▶ Task brief: Look through the material and copy each line holding "スポット".
BEGIN Data for this exercise
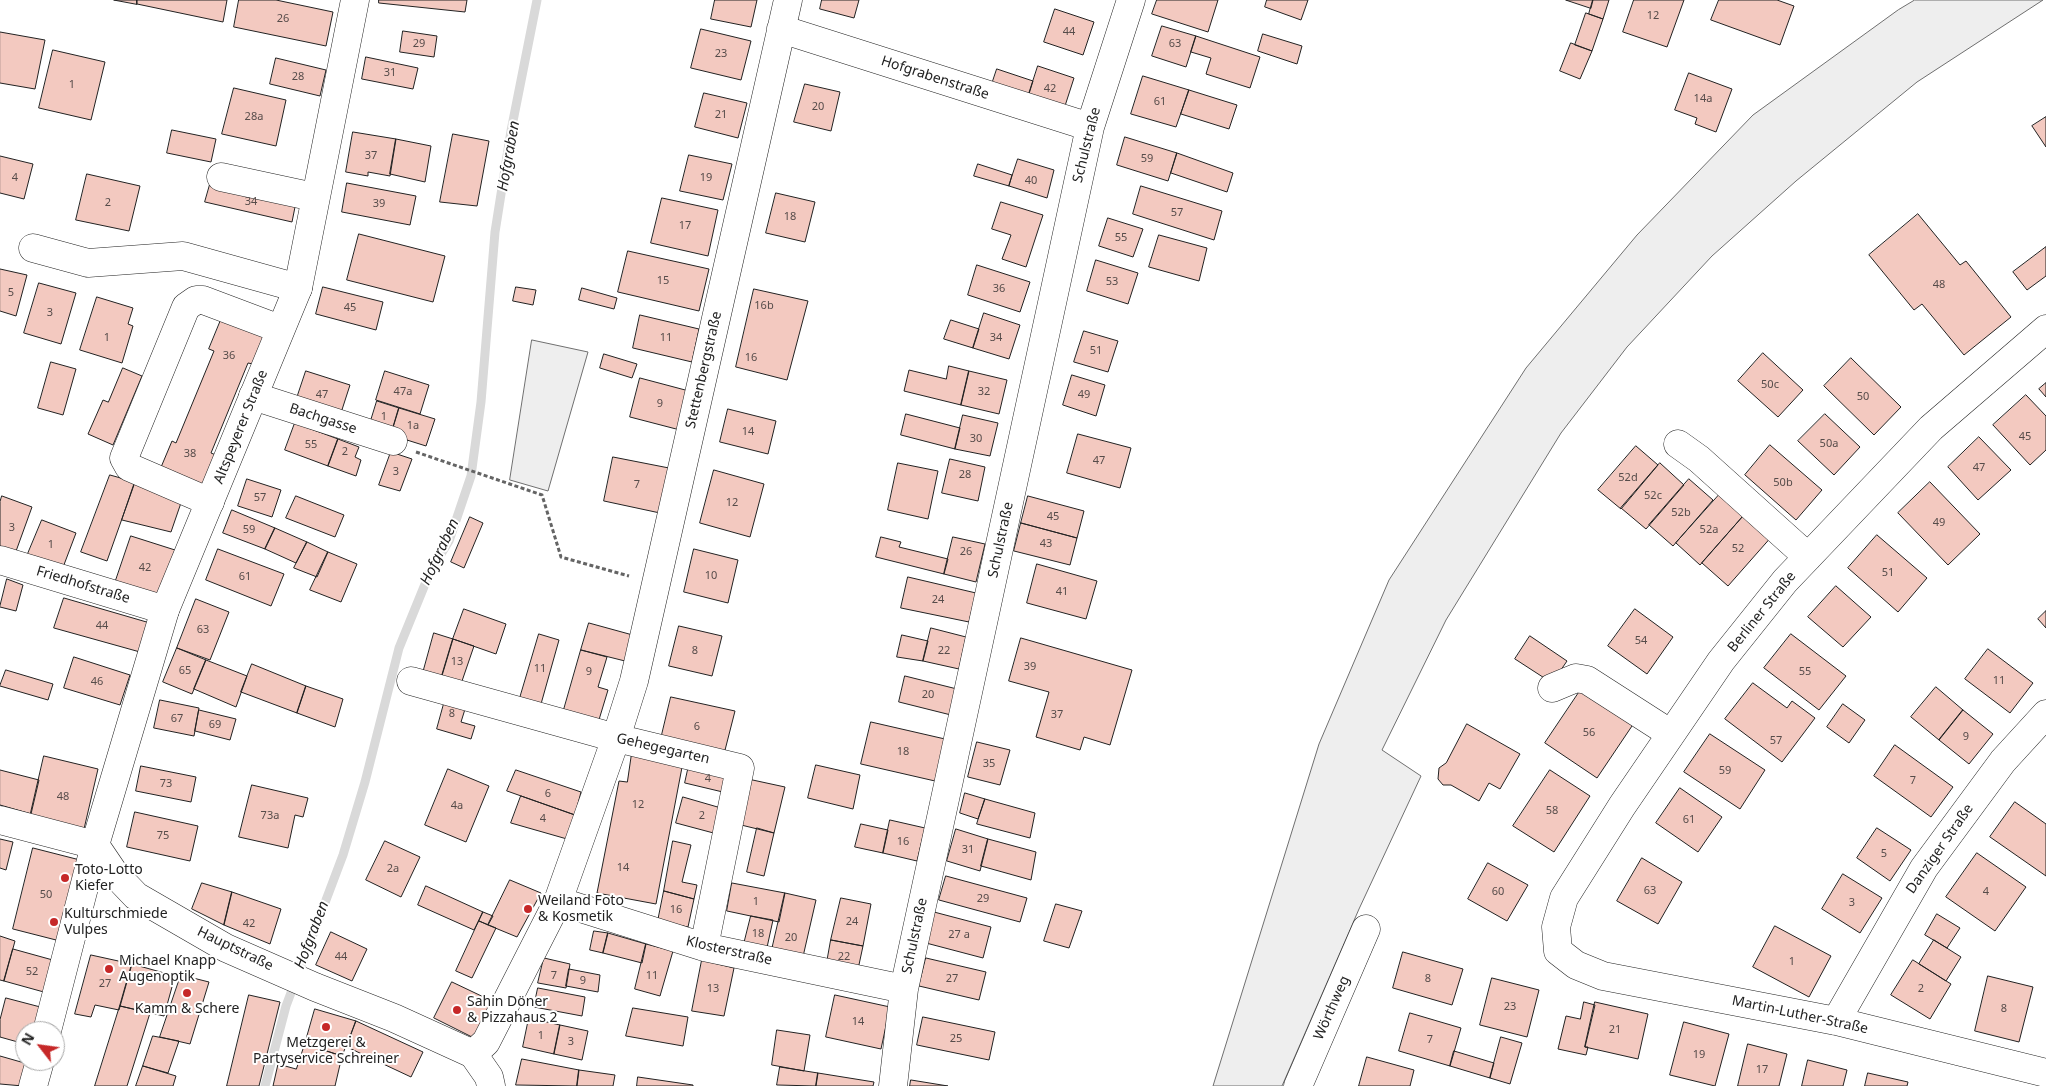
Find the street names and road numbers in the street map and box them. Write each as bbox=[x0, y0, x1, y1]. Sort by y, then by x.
street label: Hofgrabenstraße bbox=[879, 53, 991, 103]
street label: Schulstraße bbox=[1070, 106, 1104, 184]
street label: Stettenbergstraße bbox=[682, 310, 726, 430]
street label: Altspeyerer Straße bbox=[211, 368, 271, 486]
street label: Bachgasse bbox=[287, 400, 359, 438]
street label: Schulstraße bbox=[985, 501, 1017, 579]
street label: Friedhofstraße bbox=[34, 563, 132, 607]
street label: Berliner Straße bbox=[1724, 568, 1800, 656]
street label: Gehegegarten bbox=[615, 730, 711, 768]
street label: Danziger Straße bbox=[1903, 801, 1977, 897]
street label: Schulstraße bbox=[899, 897, 931, 975]
street label: Hauptstraße bbox=[194, 923, 276, 975]
street label: Klosterstraße bbox=[684, 933, 774, 969]
street label: Wörthweg bbox=[1310, 973, 1354, 1043]
street label: Martin-Luther-Straße bbox=[1730, 992, 1870, 1038]

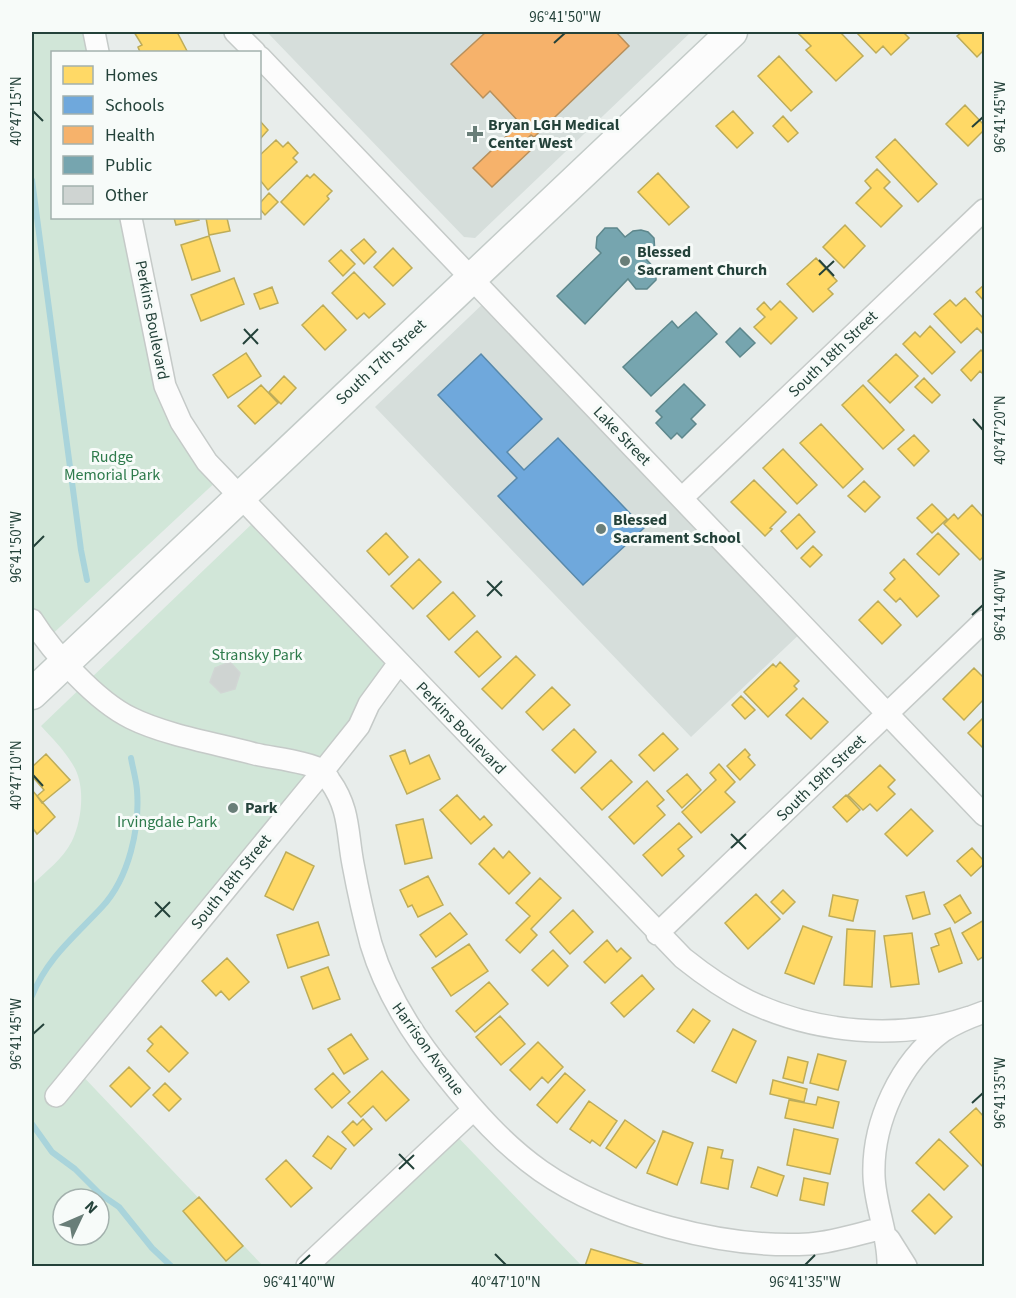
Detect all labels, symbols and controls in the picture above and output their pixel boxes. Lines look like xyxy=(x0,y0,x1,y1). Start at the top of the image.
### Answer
text: 96°41'50"W xyxy=(529,7,601,28)
legend xyxy=(51,51,261,219)
text: Homes xyxy=(105,63,158,88)
text: 40°47'15"N xyxy=(6,76,27,146)
text: 96°41'45"W xyxy=(990,81,1011,153)
text: Schools xyxy=(105,93,164,118)
place label: Bryan LGH Medical Center West xyxy=(488,114,620,154)
text: Health xyxy=(105,123,155,148)
marker: Bryan LGH Medical Center West xyxy=(466,125,484,143)
text: Public xyxy=(105,153,152,178)
text: Other xyxy=(105,183,149,208)
place label: Blessed Sacrament Church xyxy=(637,241,767,281)
marker: Blessed Sacrament Church xyxy=(618,254,632,268)
street label: Perkins Boulevard xyxy=(130,258,174,382)
street label: South 18th Street xyxy=(783,305,883,402)
street label: South 17th Street xyxy=(331,314,432,410)
text: 40°47'20"N xyxy=(990,395,1011,465)
street label: Lake Street xyxy=(588,401,656,471)
park label: Rudge Memorial Park xyxy=(64,446,160,486)
place label: Blessed Sacrament School xyxy=(613,509,741,549)
text: 96°41'50"W xyxy=(6,511,27,583)
marker: Blessed Sacrament School xyxy=(594,522,608,536)
text: 96°41'40"W xyxy=(990,569,1011,641)
park label: Stransky Park xyxy=(212,644,302,666)
street label: Perkins Boulevard xyxy=(411,677,511,779)
street label: South 19th Street xyxy=(771,729,871,826)
text: 40°47'10"N xyxy=(6,740,27,810)
place label: Park xyxy=(245,797,278,819)
marker: Park xyxy=(226,801,240,815)
park label: Irvingdale Park xyxy=(117,811,217,833)
street label: South 18th Street xyxy=(186,829,277,934)
text: 96°41'45"W xyxy=(6,998,27,1070)
street label: Harrison Avenue xyxy=(387,998,469,1100)
text: 96°41'35"W xyxy=(990,1057,1011,1129)
north arrow xyxy=(51,1187,111,1247)
text: N xyxy=(79,1196,103,1219)
text: 96°41'40"W xyxy=(263,1272,335,1293)
text: 40°47'10"N xyxy=(471,1272,541,1293)
text: 96°41'35"W xyxy=(769,1272,841,1293)

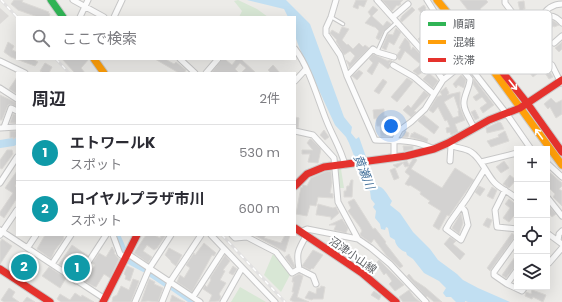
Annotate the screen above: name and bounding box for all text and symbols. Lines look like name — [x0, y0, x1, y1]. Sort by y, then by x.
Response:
legend — [420, 10, 552, 74]
search box — [16, 16, 296, 60]
text: 順調 — [453, 16, 475, 32]
icon: search — [30, 27, 52, 49]
text: ここで検索 — [62, 28, 137, 49]
text: 混雑 — [453, 34, 475, 50]
text: 渋滞 — [453, 52, 475, 68]
one-way arrow — [508, 80, 517, 91]
text: 周辺 — [32, 87, 66, 111]
text: 2件 — [260, 89, 280, 108]
your location — [381, 116, 401, 136]
one-way arrow — [535, 128, 543, 139]
text: エトワールK — [70, 132, 155, 153]
text: 1 — [43, 143, 47, 162]
text: 530 m — [239, 143, 280, 162]
map controls — [514, 146, 550, 290]
button: + — [514, 146, 550, 182]
water label: 黄瀬川 — [350, 152, 380, 194]
text: スポット — [70, 155, 122, 174]
button: − — [514, 182, 550, 218]
text: ロイヤルプラザ市川 — [70, 188, 205, 209]
text: 2 — [41, 199, 49, 218]
text: 600 m — [239, 199, 280, 218]
text: スポット — [70, 211, 122, 230]
button: locate — [514, 218, 550, 254]
street label: 沼津小山線 — [326, 233, 380, 277]
pin: 2 — [11, 252, 37, 282]
pin: 1 — [64, 253, 90, 283]
button: layers — [514, 254, 550, 290]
END Data for this exercise
▶ Task solution:
text: スポット — [70, 155, 122, 174]
text: スポット — [70, 211, 122, 230]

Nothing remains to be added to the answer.